In reproductive toxicology studies, pregnant rats received ticagrelor during organogenesis at doses from 20 to 300 mg/kg/day. 20 mg/kg/day is approximately the same as the MRHD of 90 mg twice daily for a 60 kg human on a mg/m2 basis. Adverse outcomes in offspring occurred at doses of 300 mg/kg/day (16.5 times the MRHD on a mg/m2 basis) and included supernumerary liver lobe and ribs, incomplete ossification of sternebrae, displaced articulation of pelvis, and misshapen/misaligned sternebrae. At the mid-dose of 100 mg/kg/day (5.5 times the MRHD on a mg/m2 basis), delayed development of liver and skeleton was seen. When pregnant rabbits received ticagrelor during organogenesis at doses from 21 to 63 mg/kg/day, fetuses exposed to the highest maternal dose of 63 mg/kg/day (6.8 times the MRHD on a mg/m2 basis) had delayed gall bladder development and incomplete ossification of the hyoid, pubis and sternebrae occurred.
In a prenatal/postnatal study, pregnant rats received ticagrelor at doses of 10 to 180 mg/kg/day during late gestation and lactation. Pup death and effects on pup growth were observed at 180 mg/kg/day (approximately 10 times the MRHD on a mg/m2 basis). Relatively minor effects such as delays in pinna unfolding and eye opening occurred at doses of 10 and 60 mg/kg (approximately one-half and 3.2 times the MRHD on a mg/m2 basis).
There are no data on the presence of ticagrelor or its metabolites in human milk, the effects on the breastfed infant, or the effects on milk production. Ticagrelor and its metabolites were present in rat milk at higher concentrations than in maternal plasma. When a drug is present in animal milk, it is likely that the drug will be present in human milk. Breastfeeding is not recommended during treatment with BRILINTA.
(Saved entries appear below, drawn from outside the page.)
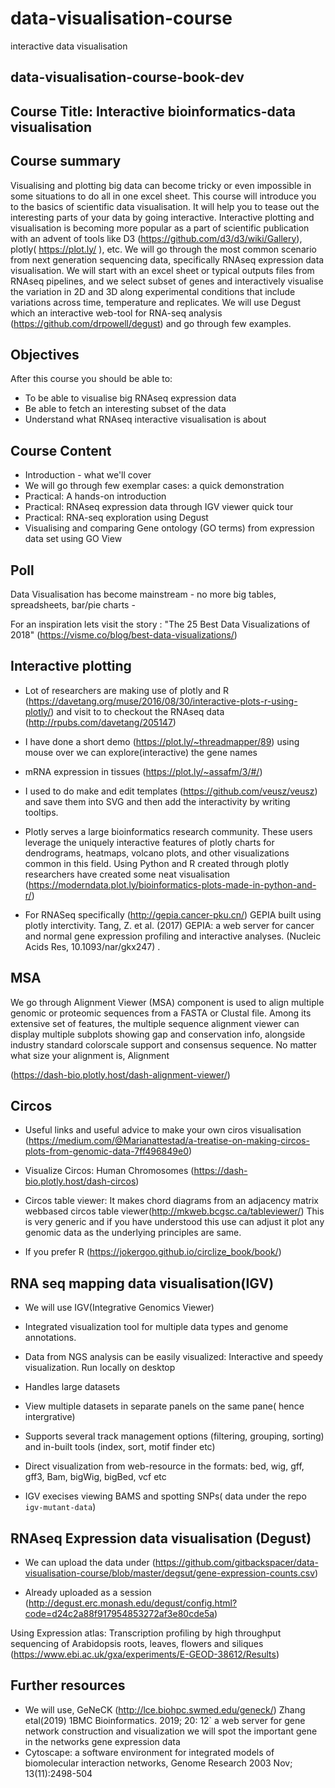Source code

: # data-visualisation-course
interactive data visualisation 



data-visualisation-course-book-dev
-------------------------------------


Course Title: Interactive bioinformatics-data visualisation
-----------------------------------------------------------


Course summary
---------------


Visualising and plotting big data can become tricky or even impossible in some situations to do all in one excel sheet. 
This course will introduce you to the basics of scientific data visualisation. 
It will help you to tease out the interesting parts of your data by going interactive. 
Interactive plotting and visualisation is becoming more popular as a part of scientific publication with an advent of tools like D3 (https://github.com/d3/d3/wiki/Gallery),
plotly( https://plot.ly/ ), etc. We will go through the most common scenario from next generation sequencing data, specifically RNAseq expression data visualisation.
We will start with an excel sheet or typical outputs files from RNAseq pipelines, and we select subset of genes and interactively visualise the variation in 2D and 3D along 
experimental conditions that include variations across time, temperature and replicates. 
We will use Degust which an interactive web-tool for RNA-seq analysis (https://github.com/drpowell/degust) and go through few examples.


Objectives          
-----------


After this course you should be able to:

- To be able to visualise big RNAseq expression data
- Be able to fetch an interesting subset of the data
- Understand what RNAseq interactive visualisation is about 


 Course Content
-------------------------


* Introduction - what we'll cover
* We will go through few exemplar cases: a quick demonstration
* Practical: A hands-on introduction
* Practical: RNAseq expression data through IGV viewer quick tour
* Practical: RNA-seq exploration using Degust
* Visualising and comparing Gene ontology (GO terms) from expression data set using GO View


Poll 
-----

Data Visualisation has become mainstream - no more big tables, spreadsheets, bar/pie charts -

For an inspiration lets visit the story : "The 25 Best Data Visualizations of 2018" (https://visme.co/blog/best-data-visualizations/)



Interactive plotting
--------------------


* Lot of researchers are making use of plotly and R (https://davetang.org/muse/2016/08/30/interactive-plots-r-using-plotly/) and visit to to checkout the RNAseq data (http://rpubs.com/davetang/205147)

* I have done a short demo  (https://plot.ly/~threadmapper/89) using mouse over we can explore(interactive) the gene names

* mRNA expression in tissues (https://plot.ly/~assafm/3/#/)

* I used to do make and edit templates (https://github.com/veusz/veusz) and save them into SVG and then add the interactivity by writing  tooltips. 

* Plotly serves a large bioinformatics research community. These users leverage the uniquely interactive features of plotly charts for dendrograms, heatmaps, volcano plots, and other visualizations common in this field. Using Python and R created through plotly  researchers have created some neat visualisation (https://moderndata.plot.ly/bioinformatics-plots-made-in-python-and-r/)

* For RNASeq specifically (http://gepia.cancer-pku.cn/) GEPIA built using plotly interctivity.
  Tang, Z. et al. (2017) GEPIA: a web server for cancer and normal gene expression profiling and interactive analyses. 
  (Nucleic Acids Res, 10.1093/nar/gkx247) .




MSA 
---

We go through Alignment Viewer (MSA) component is used to align multiple genomic or proteomic sequences from a FASTA or Clustal file.
Among its extensive set of features, the multiple sequence alignment viewer can display multiple subplots showing gap and conservation info, 
alongside industry standard colorscale support and consensus sequence. No matter what size your alignment is, Alignment 

(https://dash-bio.plotly.host/dash-alignment-viewer/)


Circos
------


* Useful links and useful advice to make your own ciros visualisation
  (https://medium.com/@Marianattestad/a-treatise-on-making-circos-plots-from-genomic-data-7ff496849e0)

* Visualize Circos: Human Chromosomes (https://dash-bio.plotly.host/dash-circos)

* Circos table viewer: It makes chord diagrams from an adjacency matrix webbased circos table viewer(http://mkweb.bcgsc.ca/tableviewer/)
 This is very generic and if you have understood this use can adjust it plot any genomic data as the underlying principles are same.
   
* If you prefer R (https://jokergoo.github.io/circlize_book/book/)

 



RNA seq mapping data visualisation(IGV)
---------------------------------------

* We will use IGV(Integrative Genomics Viewer)

* Integrated visualization tool for multiple data types and genome annotations.

* Data from NGS analysis can be easily visualized: Interactive and speedy visualization. Run locally on desktop

* Handles large datasets 

* View multiple datasets in separate panels on the same pane( hence intergrative)

* Supports several track management options (filtering, grouping, sorting) and in-built tools (index, sort, motif finder etc)

* Direct visualization from web-resource in the formats: bed, wig, gff, gff3, Bam, bigWig, bigBed, vcf etc


* IGV execises viewing BAMS  and spotting SNPs( data under the repo `igv-mutant-data`)


RNAseq Expression data visualisation (Degust)
---------------------------------------------

- We can upload the data  under (https://github.com/gitbackspacer/data-visualisation-course/blob/master/degsut/gene-expression-counts.csv)

- Already uploaded as a session (http://degust.erc.monash.edu/degust/config.html?code=d24c2a88f917954853272af3e80cde5a)








Using Expression atlas: Transcription profiling by high throughput sequencing of Arabidopsis roots, leaves, flowers and siliques 
(https://www.ebi.ac.uk/gxa/experiments/E-GEOD-38612/Results)




Further resources
-----------------


- We will use, GeNeCK (http://lce.biohpc.swmed.edu/geneck/) Zhang etal(2019) 1BMC Bioinformatics. 2019; 20: 12`  a web server for gene network construction and visualization we will spot the important gene in the networks gene expression data
- Cytoscape: a software environment for integrated models of biomolecular interaction networks, Genome Research 2003 Nov; 13(11):2498-504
The safety and effectiveness of BRILINTA in pediatric patients have not been established.
About half of the patients in PLATO, PEGASUS, THEMIS, and THALES were ≥65 years of age and at least 15% were ≥75 years of age. No overall differences in safety or effectiveness were observed between elderly and younger patients.
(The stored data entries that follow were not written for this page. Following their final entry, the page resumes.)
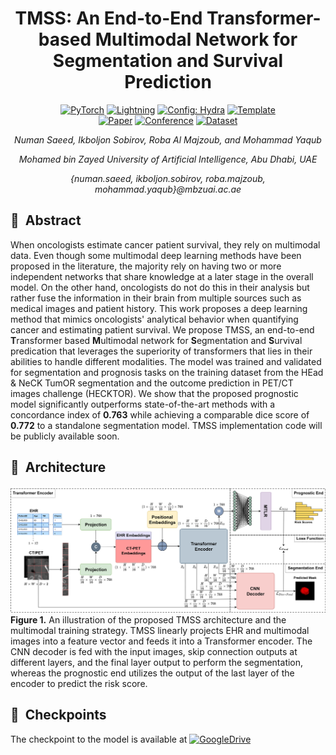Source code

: <div align="center">

# TMSS: An End-to-End Transformer-based Multimodal Network for Segmentation and Survival Prediction

<a href="https://pytorch.org/get-started/locally/"><img alt="PyTorch" src="https://img.shields.io/badge/PyTorch-ee4c2c?logo=pytorch&logoColor=white"></a>
<a href="https://pytorchlightning.ai/"><img alt="Lightning" src="https://img.shields.io/badge/-Lightning-792ee5?logo=pytorchlightning&logoColor=white"></a>
<a href="https://hydra.cc/"><img alt="Config: Hydra" src="https://img.shields.io/badge/Config-Hydra-89b8cd"></a>
<a href="https://github.com/ashleve/lightning-hydra-template"><img alt="Template" src="https://img.shields.io/badge/-Lightning--Hydra--Template-017F2F?style=flat&logo=github&labelColor=gray"></a><br>
[![Paper](http://img.shields.io/badge/paper-arxiv.1001.2234-B31B1B.svg)](Coming)
[![Conference](https://img.shields.io/badge/Conference-MICCAI-informational)](https://conferences.miccai.org/2022/en/)
[![Dataset](https://img.shields.io/badge/Dataset-HECKTOR-blue)](https://www.aicrowd.com/challenges/miccai-2021-hecktor)
 
_Numan Saeed, Ikboljon Sobirov, Roba Al Majzoub, and Mohammad Yaqub_
  
_Mohamed bin Zayed University of Artificial Intelligence, Abu Dhabi, UAE_ 
  
_{numan.saeed, ikboljon.sobirov, roba.majzoub, mohammad.yaqub}@mbzuai.ac.ae_

</div>

## 📌&nbsp;&nbsp;Abstract

When oncologists estimate cancer patient survival, they rely on multimodal data. Even though some multimodal deep learning methods have been proposed in the literature, the majority rely on having two or more independent networks that share knowledge at a later stage in the overall model. On the other hand, oncologists do not do this in their analysis but rather fuse the information in their brain from multiple sources such as medical images and patient history. This work proposes a deep learning method that mimics oncologists' analytical behavior when quantifying cancer and estimating patient survival. We propose TMSS, an end-to-end **T**ransformer based **M**ultimodal network for **S**egmentation and **S**urvival predication that leverages the superiority of transformers that lies in their abilities to handle different modalities. The model was trained and validated for segmentation and prognosis tasks on the training dataset from the HEad & NeCK TumOR segmentation and the outcome prediction in PET/CT images challenge (HECKTOR). We show that the proposed prognostic model significantly outperforms state-of-the-art methods with a concordance index of **0.763** while achieving a comparable dice score of **0.772** to a standalone segmentation model. TMSS implementation code will be publicly available soon.


## 📌&nbsp;&nbsp;Architecture
![alt text](https://github.com/ikboljon/tmss_miccai/blob/master/TMSS_updated.png?raw=true)
**Figure 1.** An illustration of the proposed TMSS architecture and the multimodal training strategy. TMSS linearly projects EHR and multimodal images into a feature vector and feeds it into a Transformer encoder. The CNN decoder is fed with the input images, skip connection outputs at different layers, and the final layer output to perform the segmentation, whereas the prognostic end utilizes the output of the last layer of the encoder to predict the risk score.

## 📌&nbsp;&nbsp;Checkpoints
The checkpoint to the model is available at [![GoogleDrive](https://img.shields.io/badge/GoogleDrive-Checkpoint-blue)](https://drive.google.com/file/d/1FeFlXNvIrMYjrDgT6jiCqEGfV6ld6Vug/view?usp=sharing)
Ticagrelor is metabolized by the liver and impaired hepatic function can increase risks for bleeding and other adverse events. Avoid use of BRILINTA in patients with severe hepatic impairment. There is limited experience with BRILINTA in patients with moderate hepatic impairment; consider the risks and benefits of treatment, noting the probable increase in exposure to ticagrelor. No dosage adjustment is needed in patients with mild hepatic impairment [see Warnings and Precautions (5.5) and Clinical Pharmacology (12.3)].
No dosage adjustment is needed in patients with renal impairment [see Clinical Pharmacology (12.3)].
Patients with End-Stage Renal Disease on dialysis
Clinical efficacy and safety studies with BRILINTA did not enroll patients with end-stage renal disease (ESRD) on dialysis. In patients with ESRD maintained on intermittent hemodialysis, no clinically significant difference in concentrations of ticagrelor and its metabolite and platelet inhibition are expected compared to those observed in patients with normal renal function [see Clinical Pharmacology (12.3)]. It is not known whether these concentrations will lead to similar efficacy and safety in patients with ESRD on dialysis as were seen in PLATO, PEGASUS, THEMIS and THALES.
There is currently no known treatment to reverse the effects of BRILINTA, and ticagrelor is not dialyzable. Treatment of overdose should follow local standard medical practice. Bleeding is the expected pharmacologic effect of overdosing. If bleeding occurs, appropriate supportive measures should be taken.
Platelet transfusion did not reverse the antiplatelet effect of BRILINTA in healthy volunteers and is unlikely to be of clinical benefit in patients with bleeding.
Other effects of overdose may include gastrointestinal effects (nausea, vomiting, diarrhea) or ventricular pauses. Monitor the ECG.